Reprenant les réflexions qui avaient été les siennes lorsqu’instituteur spécialisé il avait saisi que c’était en fictionnant par la narration l’espace de la classe qu’il pouvait engager des enfants dits asociaux dans une situation commune, Deligny invente différents outils de fictionnalisation du «là»: dispositifs territoriaux, caméra, ainsi que ces cartes dont il dit que ce fut là sa principale trouvaille.
En quoi consistait cette pratique demeurée vive dans le réseau durant une dizaine d’années? Dans le tracé quasi quotidien par chaque «présence proche» des mouvements, des gestes ou des attitudes prises par chacun au lieu où il/elle s’est trouvé-e ce jour là en compagnie des «enfants». Du papier calque est utilisé à cet effet de sorte que, jour après jour, grâce à ce travail de mémorisation manuel, la récurrence des trajets et des activités mais également la survenue d’événements et de dérives inattendues se fassent jour et prennent forme. Une archive commune naît ainsi donnant lieu à remémoration, comparaison, repérage de comportements immémoriaux, comme de foyers incandescents où soudain quelque chose s’est passé, est repassé et se passe encore. Le territoire, le «là» impossible, s’écrit ainsi mois après mois au fur et à mesure que s’inscrit la mémoire de coïncidences et d’aléas dont parallèlement l’écriture de Deligny fait légende.
En permettant à chacun de se projeter dans un même espace abstrait et abstrait non par le sens comme c’est le cas de l’espace objectif, mais par les graphes qui dressent le tableau de la vie de cette «ethnie singulière», les cartes opèrent sur le modèle de l’espace graphique analysé par Wallon. Elles le font à l’échelle d’un groupe humain que ne lie aucune connivence culturelle. Elles permettent à ce milieu de prendre corps hors de lui-même dans ces cartes qui projettent, tel un schéma corporel commun, un territoire sensible, orienté, situé et adressé, distinct du territoire empirique, un corps commun de sensations, qui rend échangeable entre les adultes et les enfants un ensemble de perceptions nécessaires à l’agir ensemble.
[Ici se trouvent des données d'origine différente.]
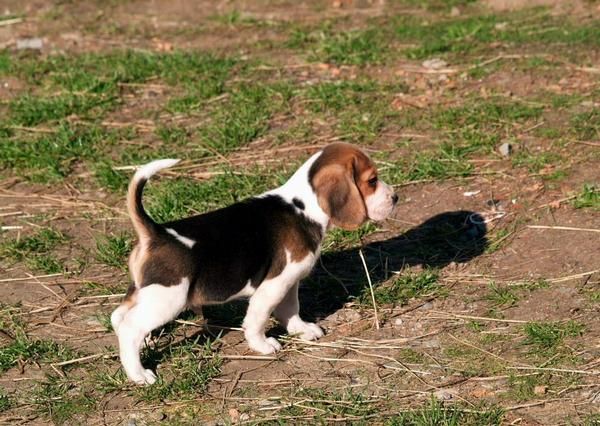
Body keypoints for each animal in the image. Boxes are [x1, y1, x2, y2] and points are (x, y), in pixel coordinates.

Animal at [111, 142, 398, 382]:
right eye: (372, 180)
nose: (395, 197)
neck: (303, 207)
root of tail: (156, 233)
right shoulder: (273, 285)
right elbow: (258, 318)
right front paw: (262, 345)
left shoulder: (289, 283)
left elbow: (290, 310)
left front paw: (301, 330)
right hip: (168, 299)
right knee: (129, 328)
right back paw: (139, 374)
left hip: (144, 293)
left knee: (118, 316)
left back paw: (144, 346)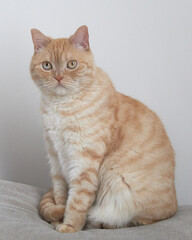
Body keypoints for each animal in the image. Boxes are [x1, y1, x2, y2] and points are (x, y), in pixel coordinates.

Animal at [29, 24, 177, 232]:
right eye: (47, 66)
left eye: (72, 64)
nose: (58, 77)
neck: (61, 107)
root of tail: (176, 203)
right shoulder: (55, 158)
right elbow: (60, 194)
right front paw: (58, 216)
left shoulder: (84, 161)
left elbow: (76, 201)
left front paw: (69, 226)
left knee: (141, 219)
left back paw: (103, 223)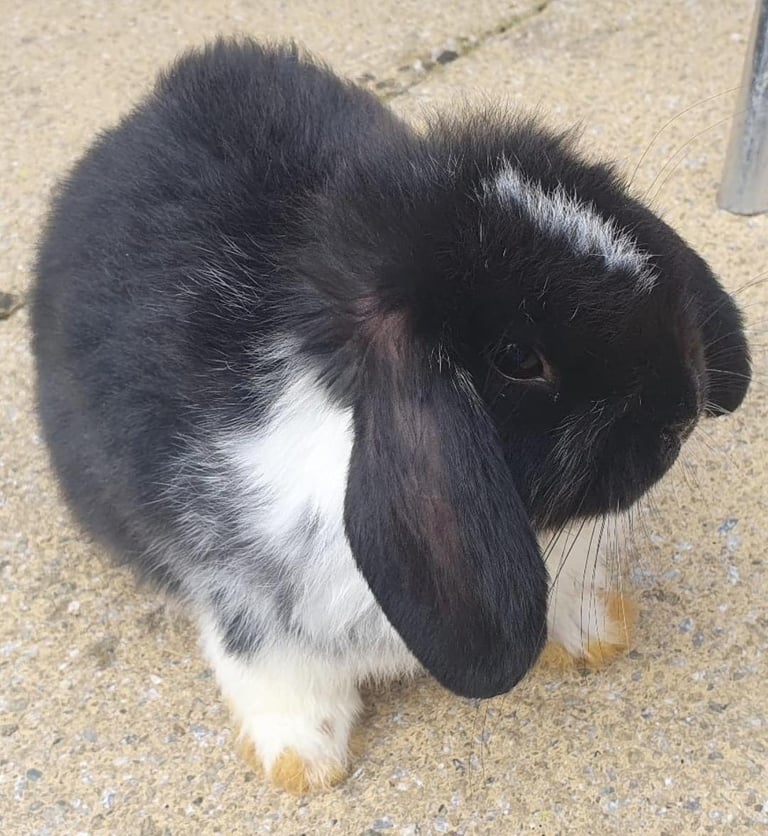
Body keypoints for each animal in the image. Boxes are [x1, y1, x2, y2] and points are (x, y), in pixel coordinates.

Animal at [31, 38, 751, 793]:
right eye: (518, 358)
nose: (683, 411)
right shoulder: (239, 588)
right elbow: (260, 659)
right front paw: (306, 763)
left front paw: (596, 632)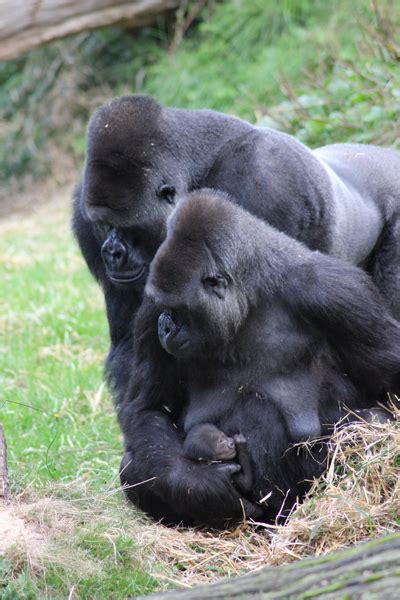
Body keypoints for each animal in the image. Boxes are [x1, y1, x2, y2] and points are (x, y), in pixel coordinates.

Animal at [72, 96, 400, 408]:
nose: (112, 252)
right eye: (103, 224)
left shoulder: (265, 181)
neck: (196, 166)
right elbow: (132, 346)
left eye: (126, 226)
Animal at [118, 190, 400, 528]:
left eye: (178, 310)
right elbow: (149, 409)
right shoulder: (149, 308)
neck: (251, 294)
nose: (165, 326)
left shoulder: (339, 293)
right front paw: (197, 485)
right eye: (163, 308)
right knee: (133, 467)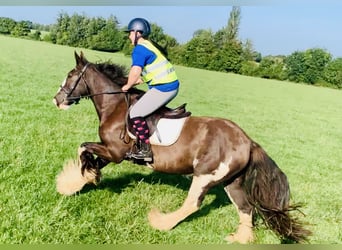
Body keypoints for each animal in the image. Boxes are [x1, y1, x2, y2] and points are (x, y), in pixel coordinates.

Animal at [52, 51, 312, 244]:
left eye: (70, 75)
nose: (57, 99)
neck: (114, 105)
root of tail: (248, 141)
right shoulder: (111, 150)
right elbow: (89, 156)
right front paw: (75, 183)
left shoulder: (115, 152)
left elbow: (83, 149)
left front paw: (80, 179)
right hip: (232, 181)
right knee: (246, 208)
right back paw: (240, 239)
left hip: (205, 175)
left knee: (193, 204)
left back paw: (160, 223)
Grâce à l’espace territorial que les cartes incorporent et inscrivent, aussi réellement que l’enveloppe psychique incorporée et inscrite par le dessin de l’enfant, Janmari peut prendre part à la fabrication du pain, aux travaux ménagers, à la coupe du bois, et à l’occasion partager avec tel ou tel l’émotion d’un son, d’un rythme, d’une lumière qui fuse comme un jet d’eau.
Outre qu’elle nous rappelle le hiatus structurel entre espace objectif et espace d’échange, lequel repose sur la distinction entre fait social et fait culturel, et le double fondement de l’intelligence humaine, discursive d’un côté, graphique de l’autre, la trouvaille des cartes nous instruit de la possibilité toujours ouverte de créer cet espace d’échange lorsque la culture a raté son œuvre et que le lien semble faire défaut. Elle nous indique également que cet espace est à trouver non pas directement dans le réel, mais médiatement, dans l’invention de supports d’inscription mémoriels inédits. Alors que tous les spécialistes s’interrogent sur l’échec scolaire et que, de réformes pédagogiques en réformes pédagogiques, ils échouent à penser la question de ce préalable qu’est la création d’un «là»où adultes et enfants puissent échanger, cette trouvaille est peut-être au propre comme au figuré une carte à jouer.
Note
1. «La grande cordée» est un réseau national créé en 1950 par Fernand Deligny pour offrir à des adolescents des possibilités d’insertion sur tout le territoire français.